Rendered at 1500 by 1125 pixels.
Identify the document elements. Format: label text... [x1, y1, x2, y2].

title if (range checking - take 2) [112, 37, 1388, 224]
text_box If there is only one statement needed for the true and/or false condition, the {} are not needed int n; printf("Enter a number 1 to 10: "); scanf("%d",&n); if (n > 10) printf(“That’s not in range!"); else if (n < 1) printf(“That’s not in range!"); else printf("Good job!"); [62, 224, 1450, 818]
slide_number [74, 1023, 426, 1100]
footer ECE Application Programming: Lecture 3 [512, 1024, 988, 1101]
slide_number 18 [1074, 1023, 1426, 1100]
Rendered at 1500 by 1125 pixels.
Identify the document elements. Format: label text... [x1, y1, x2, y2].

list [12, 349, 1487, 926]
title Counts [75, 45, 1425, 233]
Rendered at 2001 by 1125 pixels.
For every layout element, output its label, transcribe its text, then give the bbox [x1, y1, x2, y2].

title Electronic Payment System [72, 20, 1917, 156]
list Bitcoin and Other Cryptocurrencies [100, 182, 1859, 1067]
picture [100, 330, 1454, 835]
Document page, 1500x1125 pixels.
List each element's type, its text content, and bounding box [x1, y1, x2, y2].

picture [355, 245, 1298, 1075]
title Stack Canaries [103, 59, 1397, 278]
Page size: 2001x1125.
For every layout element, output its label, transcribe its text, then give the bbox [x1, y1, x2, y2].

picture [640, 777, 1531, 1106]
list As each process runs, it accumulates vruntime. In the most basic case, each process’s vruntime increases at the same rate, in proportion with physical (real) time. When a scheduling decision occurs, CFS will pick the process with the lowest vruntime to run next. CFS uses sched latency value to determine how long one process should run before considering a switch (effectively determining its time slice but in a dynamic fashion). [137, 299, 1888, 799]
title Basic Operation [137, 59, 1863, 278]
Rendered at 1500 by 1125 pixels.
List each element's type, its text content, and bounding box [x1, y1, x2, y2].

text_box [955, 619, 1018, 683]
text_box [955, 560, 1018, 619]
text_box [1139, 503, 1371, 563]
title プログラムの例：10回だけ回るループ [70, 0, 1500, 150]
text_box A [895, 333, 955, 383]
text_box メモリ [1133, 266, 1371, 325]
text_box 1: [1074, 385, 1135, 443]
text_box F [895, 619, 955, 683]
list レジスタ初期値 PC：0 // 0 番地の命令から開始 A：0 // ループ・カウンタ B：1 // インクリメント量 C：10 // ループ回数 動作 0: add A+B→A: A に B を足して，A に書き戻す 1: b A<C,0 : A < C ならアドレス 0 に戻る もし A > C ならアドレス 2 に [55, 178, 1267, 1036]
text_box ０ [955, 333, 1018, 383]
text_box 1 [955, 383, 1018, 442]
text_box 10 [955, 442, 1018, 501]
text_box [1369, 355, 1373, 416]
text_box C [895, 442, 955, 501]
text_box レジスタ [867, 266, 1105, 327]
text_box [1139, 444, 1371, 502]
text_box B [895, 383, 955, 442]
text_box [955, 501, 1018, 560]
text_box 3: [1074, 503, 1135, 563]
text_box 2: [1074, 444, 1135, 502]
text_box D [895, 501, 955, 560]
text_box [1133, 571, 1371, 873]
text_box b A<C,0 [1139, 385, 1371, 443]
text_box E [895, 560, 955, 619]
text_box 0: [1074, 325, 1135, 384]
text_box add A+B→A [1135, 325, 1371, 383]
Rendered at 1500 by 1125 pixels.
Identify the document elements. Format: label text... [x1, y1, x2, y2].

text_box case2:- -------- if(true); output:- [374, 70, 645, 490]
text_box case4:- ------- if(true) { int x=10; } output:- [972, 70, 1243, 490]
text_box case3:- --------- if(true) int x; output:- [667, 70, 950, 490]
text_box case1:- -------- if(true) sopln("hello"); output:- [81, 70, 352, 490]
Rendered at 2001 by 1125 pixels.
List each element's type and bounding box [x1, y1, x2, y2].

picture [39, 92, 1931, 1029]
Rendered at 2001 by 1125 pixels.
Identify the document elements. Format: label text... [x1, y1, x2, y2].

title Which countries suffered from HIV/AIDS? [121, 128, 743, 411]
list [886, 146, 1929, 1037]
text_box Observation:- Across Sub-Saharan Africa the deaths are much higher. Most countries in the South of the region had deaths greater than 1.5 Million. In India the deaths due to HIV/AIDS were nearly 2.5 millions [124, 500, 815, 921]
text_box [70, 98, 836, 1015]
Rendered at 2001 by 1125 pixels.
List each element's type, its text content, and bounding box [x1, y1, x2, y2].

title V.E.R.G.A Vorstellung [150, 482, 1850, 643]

== == ==

▶ [TASK DIRECTIONS]: Each entry above has to be duplicated exactly as it stands.

▶ [RESULT BELOW]:
Rendered at 1500 by 1125 pixels.
Identify the document elements. Format: label text... [x1, y1, x2, y2].

title if (range checking - take 2) [112, 37, 1388, 224]
text_box If there is only one statement needed for the true and/or false condition, the {} are not needed int n; printf("Enter a number 1 to 10: "); scanf("%d",&n); if (n > 10) printf(“That’s not in range!"); else if (n < 1) printf(“That’s not in range!"); else printf("Good job!"); [62, 224, 1450, 818]
slide_number [74, 1023, 426, 1100]
footer ECE Application Programming: Lecture 3 [512, 1024, 988, 1101]
slide_number 18 [1074, 1023, 1426, 1100]
Rendered at 1500 by 1125 pixels.
Identify the document elements. Format: label text... [x1, y1, x2, y2].

list [12, 349, 1487, 926]
title Counts [75, 45, 1425, 233]
Rendered at 2001 by 1125 pixels.
For every layout element, output its label, transcribe its text, then give the bbox [x1, y1, x2, y2].

title Electronic Payment System [72, 20, 1917, 156]
list Bitcoin and Other Cryptocurrencies [100, 182, 1859, 1067]
picture [100, 330, 1454, 835]
Document page, 1500x1125 pixels.
List each element's type, its text content, and bounding box [x1, y1, x2, y2].

picture [355, 245, 1298, 1075]
title Stack Canaries [103, 59, 1397, 278]
Page size: 2001x1125.
For every layout element, output its label, transcribe its text, then give the bbox [x1, y1, x2, y2].

picture [640, 777, 1531, 1106]
list As each process runs, it accumulates vruntime. In the most basic case, each process’s vruntime increases at the same rate, in proportion with physical (real) time. When a scheduling decision occurs, CFS will pick the process with the lowest vruntime to run next. CFS uses sched latency value to determine how long one process should run before considering a switch (effectively determining its time slice but in a dynamic fashion). [137, 299, 1888, 799]
title Basic Operation [137, 59, 1863, 278]
Rendered at 1500 by 1125 pixels.
List each element's type, its text content, and bounding box [x1, y1, x2, y2].

text_box [955, 619, 1018, 683]
text_box [955, 560, 1018, 619]
text_box [1139, 503, 1371, 563]
title プログラムの例：10回だけ回るループ [70, 0, 1500, 150]
text_box A [895, 333, 955, 383]
text_box メモリ [1133, 266, 1371, 325]
text_box 1: [1074, 385, 1135, 443]
text_box F [895, 619, 955, 683]
list レジスタ初期値 PC：0 // 0 番地の命令から開始 A：0 // ループ・カウンタ B：1 // インクリメント量 C：10 // ループ回数 動作 0: add A+B→A: A に B を足して，A に書き戻す 1: b A<C,0 : A < C ならアドレス 0 に戻る もし A > C ならアドレス 2 に [55, 178, 1267, 1036]
text_box ０ [955, 333, 1018, 383]
text_box 1 [955, 383, 1018, 442]
text_box 10 [955, 442, 1018, 501]
text_box [1369, 355, 1373, 416]
text_box C [895, 442, 955, 501]
text_box レジスタ [867, 266, 1105, 327]
text_box [1139, 444, 1371, 502]
text_box B [895, 383, 955, 442]
text_box [955, 501, 1018, 560]
text_box 3: [1074, 503, 1135, 563]
text_box 2: [1074, 444, 1135, 502]
text_box D [895, 501, 955, 560]
text_box [1133, 571, 1371, 873]
text_box b A<C,0 [1139, 385, 1371, 443]
text_box E [895, 560, 955, 619]
text_box 0: [1074, 325, 1135, 384]
text_box add A+B→A [1135, 325, 1371, 383]
Rendered at 1500 by 1125 pixels.
Identify the document elements. Format: label text... [x1, y1, x2, y2].

text_box case2:- -------- if(true); output:- [374, 70, 645, 490]
text_box case4:- ------- if(true) { int x=10; } output:- [972, 70, 1243, 490]
text_box case3:- --------- if(true) int x; output:- [667, 70, 950, 490]
text_box case1:- -------- if(true) sopln("hello"); output:- [81, 70, 352, 490]
Rendered at 2001 by 1125 pixels.
List each element's type and bounding box [x1, y1, x2, y2].

picture [39, 92, 1931, 1029]
Rendered at 2001 by 1125 pixels.
Identify the document elements. Format: label text... [x1, y1, x2, y2].

title Which countries suffered from HIV/AIDS? [121, 128, 743, 411]
list [886, 146, 1929, 1037]
text_box Observation:- Across Sub-Saharan Africa the deaths are much higher. Most countries in the South of the region had deaths greater than 1.5 Million. In India the deaths due to HIV/AIDS were nearly 2.5 millions [124, 500, 815, 921]
text_box [70, 98, 836, 1015]
Rendered at 2001 by 1125 pixels.
List each element's type, its text content, and bounding box [x1, y1, x2, y2].

title V.E.R.G.A Vorstellung [150, 482, 1850, 643]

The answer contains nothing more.